(Data records)
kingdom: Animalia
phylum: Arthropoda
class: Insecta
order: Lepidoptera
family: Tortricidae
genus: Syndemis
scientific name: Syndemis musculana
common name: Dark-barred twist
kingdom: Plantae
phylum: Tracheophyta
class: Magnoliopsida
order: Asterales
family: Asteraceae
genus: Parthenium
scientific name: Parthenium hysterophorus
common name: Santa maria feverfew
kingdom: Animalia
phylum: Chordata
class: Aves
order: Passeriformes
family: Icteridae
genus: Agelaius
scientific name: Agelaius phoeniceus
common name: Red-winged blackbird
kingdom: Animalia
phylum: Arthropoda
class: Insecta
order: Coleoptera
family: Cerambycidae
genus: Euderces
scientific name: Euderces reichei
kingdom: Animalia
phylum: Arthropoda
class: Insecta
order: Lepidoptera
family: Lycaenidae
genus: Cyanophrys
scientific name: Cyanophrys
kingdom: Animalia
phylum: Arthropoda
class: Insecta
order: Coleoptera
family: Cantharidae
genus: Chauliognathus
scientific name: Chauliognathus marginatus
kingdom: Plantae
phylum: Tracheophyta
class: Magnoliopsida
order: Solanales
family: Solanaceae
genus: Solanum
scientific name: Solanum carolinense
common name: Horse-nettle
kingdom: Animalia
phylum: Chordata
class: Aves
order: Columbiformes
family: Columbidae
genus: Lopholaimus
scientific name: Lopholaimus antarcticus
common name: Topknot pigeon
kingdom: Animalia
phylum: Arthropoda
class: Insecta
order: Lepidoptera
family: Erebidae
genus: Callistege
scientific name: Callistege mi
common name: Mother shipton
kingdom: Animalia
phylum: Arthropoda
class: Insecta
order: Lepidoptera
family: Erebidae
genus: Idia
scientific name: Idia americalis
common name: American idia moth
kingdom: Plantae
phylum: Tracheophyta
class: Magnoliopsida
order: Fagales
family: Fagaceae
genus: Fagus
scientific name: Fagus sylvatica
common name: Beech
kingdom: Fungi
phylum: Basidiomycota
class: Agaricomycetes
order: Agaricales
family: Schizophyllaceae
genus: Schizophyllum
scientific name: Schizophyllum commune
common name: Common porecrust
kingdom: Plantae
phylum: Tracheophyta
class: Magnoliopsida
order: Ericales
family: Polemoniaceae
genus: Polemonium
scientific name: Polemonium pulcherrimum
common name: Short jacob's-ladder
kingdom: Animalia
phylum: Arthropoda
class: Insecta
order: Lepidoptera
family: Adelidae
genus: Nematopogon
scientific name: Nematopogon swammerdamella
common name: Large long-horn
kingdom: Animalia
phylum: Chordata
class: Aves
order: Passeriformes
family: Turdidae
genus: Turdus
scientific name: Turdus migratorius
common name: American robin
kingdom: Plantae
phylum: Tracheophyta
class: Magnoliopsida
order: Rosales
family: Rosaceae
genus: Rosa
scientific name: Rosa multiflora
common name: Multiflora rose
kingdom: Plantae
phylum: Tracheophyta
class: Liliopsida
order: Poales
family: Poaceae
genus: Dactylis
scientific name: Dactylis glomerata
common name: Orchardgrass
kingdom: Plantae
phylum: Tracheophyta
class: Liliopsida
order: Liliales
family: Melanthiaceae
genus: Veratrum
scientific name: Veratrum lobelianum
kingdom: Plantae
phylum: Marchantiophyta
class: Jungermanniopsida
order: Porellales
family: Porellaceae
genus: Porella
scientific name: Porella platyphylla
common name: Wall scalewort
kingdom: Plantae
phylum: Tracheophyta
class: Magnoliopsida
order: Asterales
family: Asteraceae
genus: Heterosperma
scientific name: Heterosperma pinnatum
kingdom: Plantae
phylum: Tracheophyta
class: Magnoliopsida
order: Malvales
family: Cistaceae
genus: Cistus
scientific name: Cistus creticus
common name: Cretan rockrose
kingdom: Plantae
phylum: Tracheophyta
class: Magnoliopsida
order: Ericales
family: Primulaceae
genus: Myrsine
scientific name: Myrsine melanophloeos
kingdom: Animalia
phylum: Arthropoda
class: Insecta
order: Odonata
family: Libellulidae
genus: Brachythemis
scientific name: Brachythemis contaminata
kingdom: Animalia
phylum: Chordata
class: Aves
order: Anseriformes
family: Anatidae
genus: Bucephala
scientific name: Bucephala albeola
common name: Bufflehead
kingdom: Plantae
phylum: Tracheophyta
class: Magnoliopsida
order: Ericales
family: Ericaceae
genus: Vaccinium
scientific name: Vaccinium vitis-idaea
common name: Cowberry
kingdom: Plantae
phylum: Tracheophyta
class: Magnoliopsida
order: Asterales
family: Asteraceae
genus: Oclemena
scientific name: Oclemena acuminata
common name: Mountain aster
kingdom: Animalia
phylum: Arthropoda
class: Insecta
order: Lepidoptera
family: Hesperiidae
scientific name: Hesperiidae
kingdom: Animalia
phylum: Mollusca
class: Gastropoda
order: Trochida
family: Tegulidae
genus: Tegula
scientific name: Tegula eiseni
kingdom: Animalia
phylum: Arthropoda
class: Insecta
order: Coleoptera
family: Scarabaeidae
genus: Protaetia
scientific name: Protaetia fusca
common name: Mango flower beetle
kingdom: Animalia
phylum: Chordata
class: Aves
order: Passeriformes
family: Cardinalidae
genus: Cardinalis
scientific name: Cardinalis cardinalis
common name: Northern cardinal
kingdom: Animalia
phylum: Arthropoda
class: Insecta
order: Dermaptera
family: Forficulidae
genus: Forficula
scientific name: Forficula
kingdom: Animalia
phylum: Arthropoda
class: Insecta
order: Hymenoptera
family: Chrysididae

Exercise objective:
Replace "common name" with "vernacular name" in everything from the line containing "genus: Schizophyllum" down to the line containing "class: Jungermanniopsida". Write out only those lines, with nothing else changed.

Result:
genus: Schizophyllum
scientific name: Schizophyllum commune
vernacular name: Common porecrust
kingdom: Plantae
phylum: Tracheophyta
class: Magnoliopsida
order: Ericales
family: Polemoniaceae
genus: Polemonium
scientific name: Polemonium pulcherrimum
vernacular name: Short jacob's-ladder
kingdom: Animalia
phylum: Arthropoda
class: Insecta
order: Lepidoptera
family: Adelidae
genus: Nematopogon
scientific name: Nematopogon swammerdamella
vernacular name: Large long-horn
kingdom: Animalia
phylum: Chordata
class: Aves
order: Passeriformes
family: Turdidae
genus: Turdus
scientific name: Turdus migratorius
vernacular name: American robin
kingdom: Plantae
phylum: Tracheophyta
class: Magnoliopsida
order: Rosales
family: Rosaceae
genus: Rosa
scientific name: Rosa multiflora
vernacular name: Multiflora rose
kingdom: Plantae
phylum: Tracheophyta
class: Liliopsida
order: Poales
family: Poaceae
genus: Dactylis
scientific name: Dactylis glomerata
vernacular name: Orchardgrass
kingdom: Plantae
phylum: Tracheophyta
class: Liliopsida
order: Liliales
family: Melanthiaceae
genus: Veratrum
scientific name: Veratrum lobelianum
kingdom: Plantae
phylum: Marchantiophyta
class: Jungermanniopsida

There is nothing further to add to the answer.